There was no bitterness, or anger in his decision. He was grateful that
Gunn and Fred had found each other, and felt sure that Cordelia would soon
come to realize that it wasn't Groo whom she wanted. Their search for
young Connor would no doubt give Angel and Cordelia another chance to
bond. Lorne -- Lorne he hadn't had much time to consider. The demon was a
survivor, though, and Wesley had no doubts that he would manage to come out
of anything, on his feet. Groo hardly mattered to Wesley's decision, as the
world could always use another fighter for good, and Groo didn't actually
need his Princess to fight for. Whether he figured that out, or not, was
no concern to Wesley.
What was his concern was Connor. The child was sleeping soundly when
Wesley entered the room, and did not stir as Wesley rapidly threw together
a bag. He slung it over the same shoulder as the valise, its weight hardly
registering as Wesley went back to the crib. He took the baby sling off
the chair, where it had lain since he'd bought it three weeks before. No
one ever used it, but Wesley hadn't minded. He used it now, slipping it
over his head, across the other shoulder, and picked Connor up and placed
him inside. Still sleeping, not the slightest stir.

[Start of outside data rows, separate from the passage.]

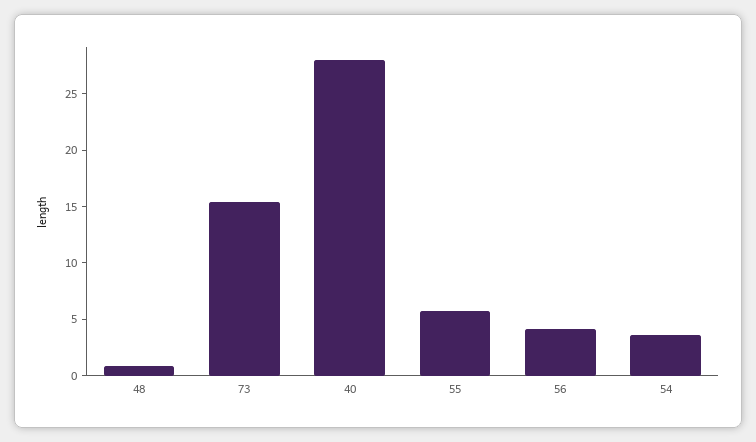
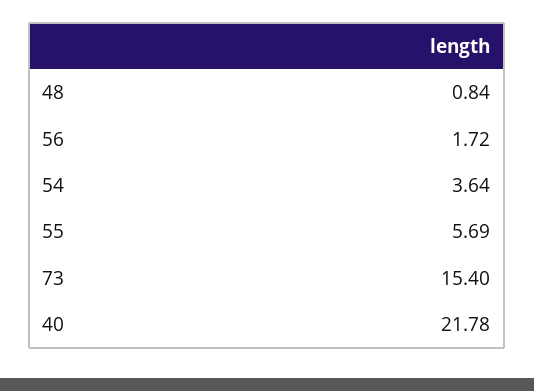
  {
    "48": 0.84,
    "73": 15.4,
-   "40": 28,
+   "40": 21.78,
    "55": 5.69,
-   "56": 4,
+   "56": 1.72,
    "54": 3.64
  }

Wesley left the crib as it was, and left the room. He wished he could
leave a letter, at least. But anything he could say would be too
much. Even 'goodbye' -- addressed to any of them -- would tell them
something. He needed the confusion and delay and beliefs that the lack of
message could bring.
The father would kill the son. That was certain enough. Even ancient
Greek couldn't be misunderstood with as simple statement as that. Coupled
with the rest of the prophecy, and the four others which referenced it...
Wesley knew what had to be done. The father would kill the son, and by so
doing the balance between good and evil would be solidified for a thousand
The battles would still be waged, but there would be no war to overwhelm
the world. There would be no end to the fighting -- for that would be the
end of the world itself. More, Evil would not win, and that was as great a
victory as they could hope for. The prophecies were all quite clear, and
Wesley's own heart knew it to be true. He hated the pain he would put his
friends through. But the damage would be worth the result, when the final
tally sheets were in.
He didn't expect to be around for it. But he knew it would be for the best.

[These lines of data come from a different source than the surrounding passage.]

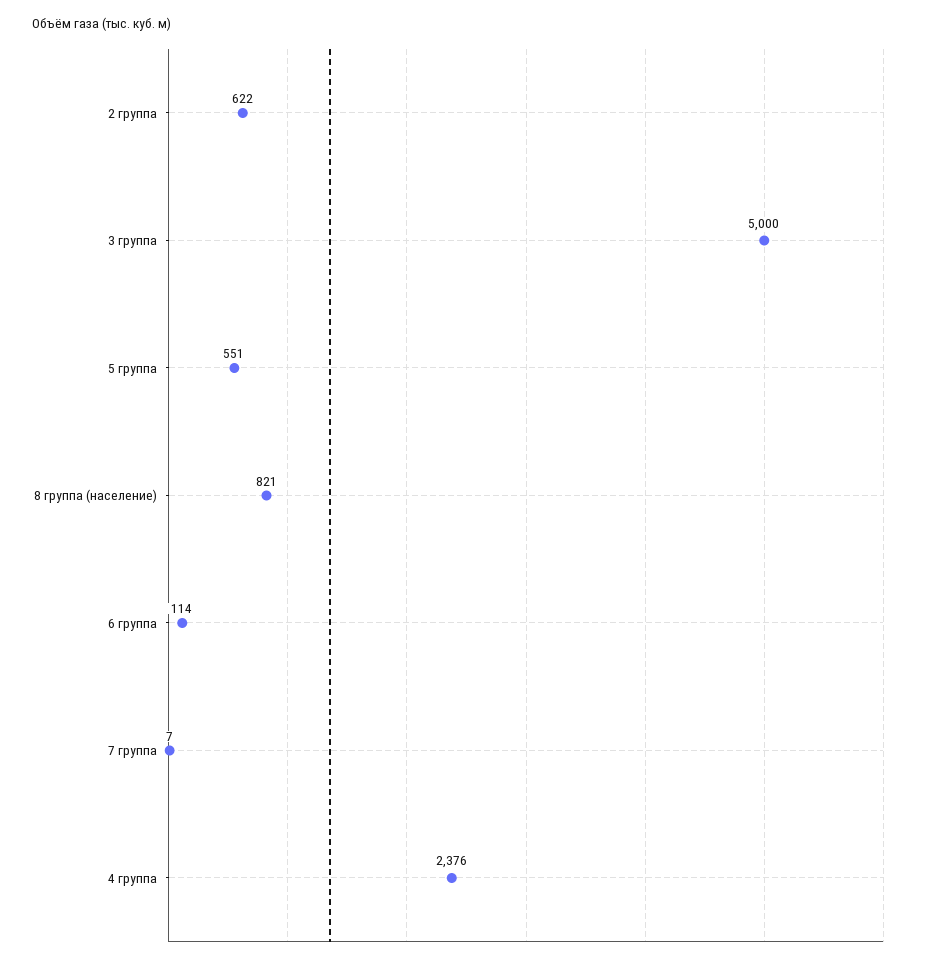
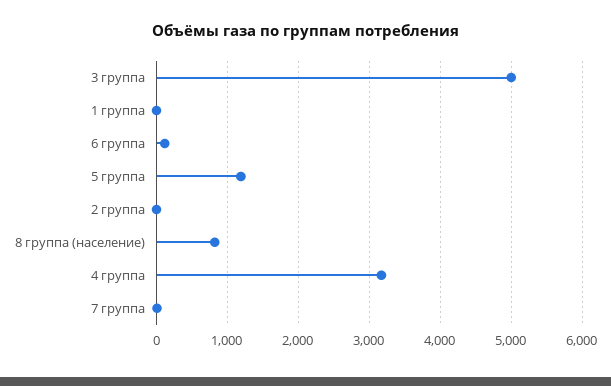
  {
-   "2 группа": 622,
+   "2 группа": 0,
    "3 группа": 5000,
-   "5 группа": 551,
+   "5 группа": 1200,
    "8 группа (население)": 821,
    "6 группа": 114,
    "7 группа": 7,
-   "4 группа": 2376
+   "4 группа": 3200,
+   "1 группа": 0
  }

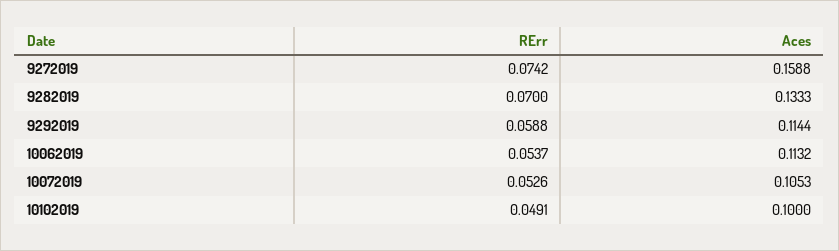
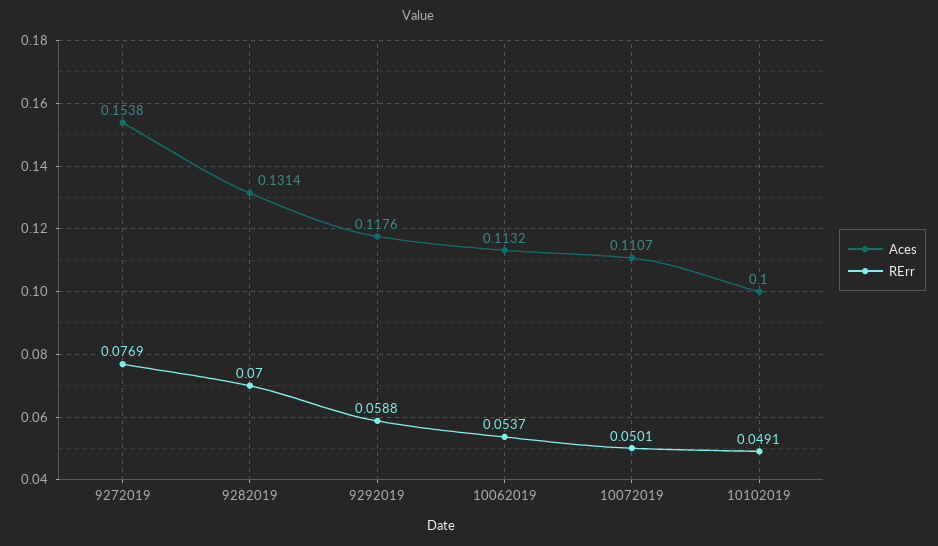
  {
    "RErr": {
-     "9272019": 0.0742,
+     "9272019": 0.0769,
      "9282019": 0.07,
      "9292019": 0.0588,
      "10062019": 0.0537,
-     "10072019": 0.0526,
+     "10072019": 0.0501,
      "10102019": 0.0491
    },
    "Aces": {
-     "9272019": 0.1588,
+     "9272019": 0.1538,
-     "9282019": 0.1333,
+     "9282019": 0.1314,
-     "9292019": 0.1144,
+     "9292019": 0.1176,
      "10062019": 0.1132,
-     "10072019": 0.1053,
+     "10072019": 0.1107,
      "10102019": 0.1
    }
  }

Wesley closed the door to Angel's suite, and walked very carefully down the
hallway. He had one hand on the strap of the valise and duffel, the other
cradled the sleeping infant at his chest. The father must kill the son,
and thelast ten thousand years' worth of prophecy all agreed that the only
way to ensure it was to raise the son to fight the father.
The father walked the side of good. Therefore, the son must be handed over
to evil. There would be a plane waiting at LAX airport, to carry the son
away. Wesley expected to be taken as well, or slain on the tarmac and left
to be found by his companions. Ex-companions.

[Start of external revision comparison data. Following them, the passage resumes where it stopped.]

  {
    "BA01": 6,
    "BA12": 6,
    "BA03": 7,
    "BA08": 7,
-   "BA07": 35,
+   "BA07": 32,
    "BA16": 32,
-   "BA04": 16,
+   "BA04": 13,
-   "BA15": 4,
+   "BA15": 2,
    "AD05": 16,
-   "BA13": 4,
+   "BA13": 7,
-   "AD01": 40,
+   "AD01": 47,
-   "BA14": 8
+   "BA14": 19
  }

He knew that by taking Connor away, he risked Angel sliding once more into
darkness. But Wesley had faith in Cordelia, and Gunn and Fred, and perhaps
in a corpse left behind, to keep the fire of outrage and justice burning in
the soul of the monster. There were others checks in place, regardless,
and others who studied the prophecies would keep watch and take the
Wesley's part was just this. To take the child away -- to have been here,
to have been trusted, that the vampire with a soul would leave his son
behind in the care of the one who knew what had to be done. Two and a half
years at Angel's side, for this.
Wesley made it downstairs, and out the back door, and his heart began to
pound loudly. He wished he could have said goodbye. But they all had each
other, and they would be able to carry on the fight, without him.